**Problem to solve**
Give back the text lines of this listing word for word, leaving out the pictures.

**Supplied records**

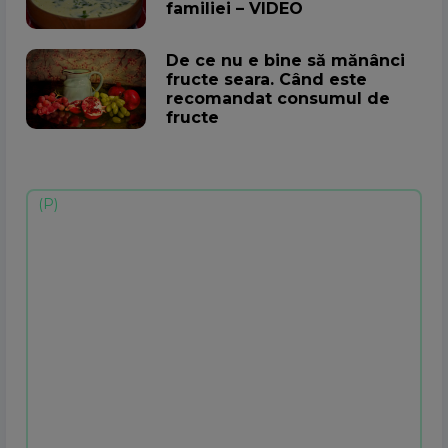
familiei – VIDEO
De ce nu e bine să mănânci
fructe seara. Când este
recomandat consumul de
fructe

**Exercise solution**
familiei – VIDEO
De ce nu e bine să mănânci
fructe seara. Când este
recomandat consumul de
fructe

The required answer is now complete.